*Task goal:*
The task here is to set down every line of the listing exactly.

*Information supplied:*
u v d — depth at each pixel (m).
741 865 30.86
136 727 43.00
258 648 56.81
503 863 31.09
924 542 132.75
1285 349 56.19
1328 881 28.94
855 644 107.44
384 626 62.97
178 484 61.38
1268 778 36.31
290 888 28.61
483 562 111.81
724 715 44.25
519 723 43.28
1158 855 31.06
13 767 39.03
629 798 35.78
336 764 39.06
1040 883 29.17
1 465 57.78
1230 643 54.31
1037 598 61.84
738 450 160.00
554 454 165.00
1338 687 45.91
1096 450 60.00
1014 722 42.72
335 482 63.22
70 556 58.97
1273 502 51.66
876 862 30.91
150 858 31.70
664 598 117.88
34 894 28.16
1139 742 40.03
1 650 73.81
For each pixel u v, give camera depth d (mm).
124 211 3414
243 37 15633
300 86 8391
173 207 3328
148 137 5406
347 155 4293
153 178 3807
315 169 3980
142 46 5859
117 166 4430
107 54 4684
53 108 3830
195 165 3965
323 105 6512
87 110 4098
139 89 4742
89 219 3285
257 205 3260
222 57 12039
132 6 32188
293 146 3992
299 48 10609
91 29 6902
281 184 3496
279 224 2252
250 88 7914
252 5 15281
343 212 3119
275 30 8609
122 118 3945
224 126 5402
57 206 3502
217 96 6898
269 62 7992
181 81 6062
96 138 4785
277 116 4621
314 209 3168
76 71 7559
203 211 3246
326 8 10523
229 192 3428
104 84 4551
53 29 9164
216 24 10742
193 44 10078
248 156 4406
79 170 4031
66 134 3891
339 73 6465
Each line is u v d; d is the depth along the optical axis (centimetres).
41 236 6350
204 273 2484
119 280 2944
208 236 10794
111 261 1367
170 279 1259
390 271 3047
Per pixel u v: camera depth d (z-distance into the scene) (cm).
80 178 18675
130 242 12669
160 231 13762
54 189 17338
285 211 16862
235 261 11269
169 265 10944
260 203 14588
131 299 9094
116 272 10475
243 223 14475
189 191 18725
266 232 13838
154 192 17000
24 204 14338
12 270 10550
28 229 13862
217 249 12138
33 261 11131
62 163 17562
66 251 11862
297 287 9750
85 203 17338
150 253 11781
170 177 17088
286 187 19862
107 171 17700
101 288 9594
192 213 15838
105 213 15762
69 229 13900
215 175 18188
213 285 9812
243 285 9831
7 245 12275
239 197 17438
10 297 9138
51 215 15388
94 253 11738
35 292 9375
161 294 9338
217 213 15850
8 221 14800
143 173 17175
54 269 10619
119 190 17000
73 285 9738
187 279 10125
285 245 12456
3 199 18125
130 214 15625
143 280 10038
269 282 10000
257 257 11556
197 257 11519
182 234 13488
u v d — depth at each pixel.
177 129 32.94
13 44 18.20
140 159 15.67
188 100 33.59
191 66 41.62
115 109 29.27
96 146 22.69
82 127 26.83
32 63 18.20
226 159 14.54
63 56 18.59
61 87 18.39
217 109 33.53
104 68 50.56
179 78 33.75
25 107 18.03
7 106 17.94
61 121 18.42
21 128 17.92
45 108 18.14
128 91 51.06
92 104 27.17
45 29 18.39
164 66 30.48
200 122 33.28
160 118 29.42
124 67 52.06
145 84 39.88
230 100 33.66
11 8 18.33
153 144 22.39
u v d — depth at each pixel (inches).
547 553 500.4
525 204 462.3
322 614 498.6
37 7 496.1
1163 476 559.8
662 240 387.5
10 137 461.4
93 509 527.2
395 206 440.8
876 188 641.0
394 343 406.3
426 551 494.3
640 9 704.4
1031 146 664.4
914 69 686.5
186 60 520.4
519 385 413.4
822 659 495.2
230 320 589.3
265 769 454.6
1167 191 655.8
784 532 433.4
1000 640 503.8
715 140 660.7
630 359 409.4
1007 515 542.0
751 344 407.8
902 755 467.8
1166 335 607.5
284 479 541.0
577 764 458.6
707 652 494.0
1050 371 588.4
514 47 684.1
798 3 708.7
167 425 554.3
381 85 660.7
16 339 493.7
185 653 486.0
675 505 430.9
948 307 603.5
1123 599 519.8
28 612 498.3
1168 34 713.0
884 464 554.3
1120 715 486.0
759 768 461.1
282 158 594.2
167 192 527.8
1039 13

*Problem solution:*
u v d — depth at each pixel (m).
741 865 30.86
136 727 43.00
258 648 56.81
503 863 31.09
924 542 132.75
1285 349 56.19
1328 881 28.94
855 644 107.44
384 626 62.97
178 484 61.38
1268 778 36.31
290 888 28.61
483 562 111.81
724 715 44.25
519 723 43.28
1158 855 31.06
13 767 39.03
629 798 35.78
336 764 39.06
1040 883 29.17
1 465 57.78
1230 643 54.31
1037 598 61.84
738 450 160.00
554 454 165.00
1338 687 45.91
1096 450 60.00
1014 722 42.72
335 482 63.22
70 556 58.97
1273 502 51.66
876 862 30.91
150 858 31.70
664 598 117.88
34 894 28.16
1139 742 40.03
1 650 73.81
For each pixel u v, give camera depth d (mm).
124 211 3414
243 37 15633
300 86 8391
173 207 3328
148 137 5406
347 155 4293
153 178 3807
315 169 3980
142 46 5859
117 166 4430
107 54 4684
53 108 3830
195 165 3965
323 105 6512
87 110 4098
139 89 4742
89 219 3285
257 205 3260
222 57 12039
132 6 32188
293 146 3992
299 48 10609
91 29 6902
281 184 3496
279 224 2252
250 88 7914
252 5 15281
343 212 3119
275 30 8609
122 118 3945
224 126 5402
57 206 3502
217 96 6898
269 62 7992
181 81 6062
96 138 4785
277 116 4621
314 209 3168
76 71 7559
203 211 3246
326 8 10523
229 192 3428
104 84 4551
53 29 9164
216 24 10742
193 44 10078
248 156 4406
79 170 4031
66 134 3891
339 73 6465
Each line is u v d; d is the depth along the optical axis (centimetres).
41 236 6350
204 273 2484
119 280 2944
208 236 10794
111 261 1367
170 279 1259
390 271 3047
Per pixel u v: camera depth d (z-distance into the scene) (cm).
80 178 18675
130 242 12669
160 231 13762
54 189 17338
285 211 16862
235 261 11269
169 265 10944
260 203 14588
131 299 9094
116 272 10475
243 223 14475
189 191 18725
266 232 13838
154 192 17000
24 204 14338
12 270 10550
28 229 13862
217 249 12138
33 261 11131
62 163 17562
66 251 11862
297 287 9750
85 203 17338
150 253 11781
170 177 17088
286 187 19862
107 171 17700
101 288 9594
192 213 15838
105 213 15762
69 229 13900
215 175 18188
213 285 9812
243 285 9831
7 245 12275
239 197 17438
10 297 9138
51 215 15388
94 253 11738
35 292 9375
161 294 9338
217 213 15850
8 221 14800
143 173 17175
54 269 10619
119 190 17000
73 285 9738
187 279 10125
285 245 12456
3 199 18125
130 214 15625
143 280 10038
269 282 10000
257 257 11556
197 257 11519
182 234 13488
u v d — depth at each pixel.
177 129 32.94
13 44 18.20
140 159 15.67
188 100 33.59
191 66 41.62
115 109 29.27
96 146 22.69
82 127 26.83
32 63 18.20
226 159 14.54
63 56 18.59
61 87 18.39
217 109 33.53
104 68 50.56
179 78 33.75
25 107 18.03
7 106 17.94
61 121 18.42
21 128 17.92
45 108 18.14
128 91 51.06
92 104 27.17
45 29 18.39
164 66 30.48
200 122 33.28
160 118 29.42
124 67 52.06
145 84 39.88
230 100 33.66
11 8 18.33
153 144 22.39
u v d — depth at each pixel (inches).
547 553 500.4
525 204 462.3
322 614 498.6
37 7 496.1
1163 476 559.8
662 240 387.5
10 137 461.4
93 509 527.2
395 206 440.8
876 188 641.0
394 343 406.3
426 551 494.3
640 9 704.4
1031 146 664.4
914 69 686.5
186 60 520.4
519 385 413.4
822 659 495.2
230 320 589.3
265 769 454.6
1167 191 655.8
784 532 433.4
1000 640 503.8
715 140 660.7
630 359 409.4
1007 515 542.0
751 344 407.8
902 755 467.8
1166 335 607.5
284 479 541.0
577 764 458.6
707 652 494.0
1050 371 588.4
514 47 684.1
798 3 708.7
167 425 554.3
381 85 660.7
16 339 493.7
185 653 486.0
675 505 430.9
948 307 603.5
1123 599 519.8
28 612 498.3
1168 34 713.0
884 464 554.3
1120 715 486.0
759 768 461.1
282 158 594.2
167 192 527.8
1039 13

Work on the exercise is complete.